Immune Stimulant Fails Randomized Test in Platinum-Resistant Ovarian Cancer

Charles Bankhead

June 2017, Vol 8, No 3 - Immunotherapy


National Harbor, MD—Platinum-resistant ovarian cancer also appeared resistant to the immunotherapeutic effects of the toll-like receptor 8 (TLR8) agonist motolimod as add-on to chemotherapy, according to results of a randomized trial.

Median overall survival (OS) with pegylated liposomal doxorubicin (PLD) and motolimod did not differ significantly from OS with PLD alone (18.1 vs 18.9 months). Median progression-free survival (PFS) was 4.8 months with motolimod and 5.2 months with PLD alone.

Investigators found no subgroups that derived significant benefit from the addition of motolimod, although a trend toward better survival was observed in patients who had injection-site reactions (ISRs), as reported at the 2017 Society of Gynecologic Oncology annual meeting.

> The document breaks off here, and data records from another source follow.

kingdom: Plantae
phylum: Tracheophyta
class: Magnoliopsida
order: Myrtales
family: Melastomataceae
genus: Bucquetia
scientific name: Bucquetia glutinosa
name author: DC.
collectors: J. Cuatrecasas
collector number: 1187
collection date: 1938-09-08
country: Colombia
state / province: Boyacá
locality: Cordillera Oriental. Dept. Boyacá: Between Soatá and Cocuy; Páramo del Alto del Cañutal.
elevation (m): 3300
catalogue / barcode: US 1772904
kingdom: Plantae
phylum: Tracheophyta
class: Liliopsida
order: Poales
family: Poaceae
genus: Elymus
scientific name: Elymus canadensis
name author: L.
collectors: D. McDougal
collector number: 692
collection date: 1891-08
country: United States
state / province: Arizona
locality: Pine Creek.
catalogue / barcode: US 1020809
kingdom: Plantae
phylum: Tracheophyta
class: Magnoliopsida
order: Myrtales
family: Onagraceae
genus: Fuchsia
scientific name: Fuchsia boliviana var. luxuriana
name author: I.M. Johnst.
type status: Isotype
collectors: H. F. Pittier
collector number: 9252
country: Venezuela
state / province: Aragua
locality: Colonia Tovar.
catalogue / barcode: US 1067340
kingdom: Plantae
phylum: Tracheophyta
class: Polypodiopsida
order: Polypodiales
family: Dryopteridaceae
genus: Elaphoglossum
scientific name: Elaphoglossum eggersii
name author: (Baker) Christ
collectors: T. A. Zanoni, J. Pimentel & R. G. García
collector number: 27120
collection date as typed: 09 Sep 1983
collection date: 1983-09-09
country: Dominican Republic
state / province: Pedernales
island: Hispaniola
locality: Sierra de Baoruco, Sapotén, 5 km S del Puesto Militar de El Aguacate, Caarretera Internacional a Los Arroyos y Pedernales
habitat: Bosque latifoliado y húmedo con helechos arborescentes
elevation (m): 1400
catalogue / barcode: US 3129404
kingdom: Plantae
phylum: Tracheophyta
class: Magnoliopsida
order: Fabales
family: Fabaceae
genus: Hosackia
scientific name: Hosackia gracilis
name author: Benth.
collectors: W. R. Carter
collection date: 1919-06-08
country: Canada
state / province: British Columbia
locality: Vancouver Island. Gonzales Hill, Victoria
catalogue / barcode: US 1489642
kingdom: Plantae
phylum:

“No associations were seen with TLR8 polymorphisms, BRCA1 or 2 or 69 other gene mutations, or with autoantibody markers,” said Bradley J. Monk, MD, FACOG, FACS, Professor, Department of Obstetrics and Gynecology, University of Arizona College of Medicine, Phoenix.

The rationale for motolimod’s clinical development came from preclinical evidence that the TLR8 agonist activates the immune system to induce an immune response. Additional preclinical studies showed that the addition of the drug enhanced tumor cell response to anthracyclines. A phase 1 trial provided additional support, demonstrating objective responses to the combination of motolimod and PLD in a majority of patients with advanced ovarian cancer.

The accumulation of evidence led to a phase 2 randomized trial sponsored by the Gynecologic Oncology Group/NRG Oncology. Investigators enrolled patients with recurrent platinum-resistant ovarian cancer, defined as relapse within 12 months of completing first- or second-line platinum-based chemotherapy.

Patients were randomized to PLD alone or in combination with motolimod, and treatment continued until disease progression. The primary end point was OS, and key secondary end points included investigator-assessed PFS and objective response.

Data analysis comprised 297 randomized patients. The primary analysis showed no significant difference in OS between treatment groups, and neither did PFS.

On the basis of prior clinical observations, investigators prespecified an analysis of the primary outcome by presence/absence of ISRs. Dr Monk reported that 108 patients treated with motolimod had ISRs, including 103 who had reactions within the landmark time frame of 56 days.

Comparison of patients with and without ISRs yielded a median OS of 19.8 months among patients with ISRs versus 13.3 months in patients without ISRs. The difference represented a 66% improvement in the survival hazard with ISRs, but the difference did not quite achieve statistical significance (P = .067).

The addition of motolimod did not add substantively to the safety profile of PLD alone, with the exception of ISRs, which occurred in 73.8% of the motolimod group and 41.2% of the placebo group.

“When added to PLD, motolimod does not improve overall survival, progression-free survival, or objective response rate in recurrent ovarian cancer,” said Dr Monk. “The combination was well-tolerated, with no synergistic or unexpected serious toxicity.”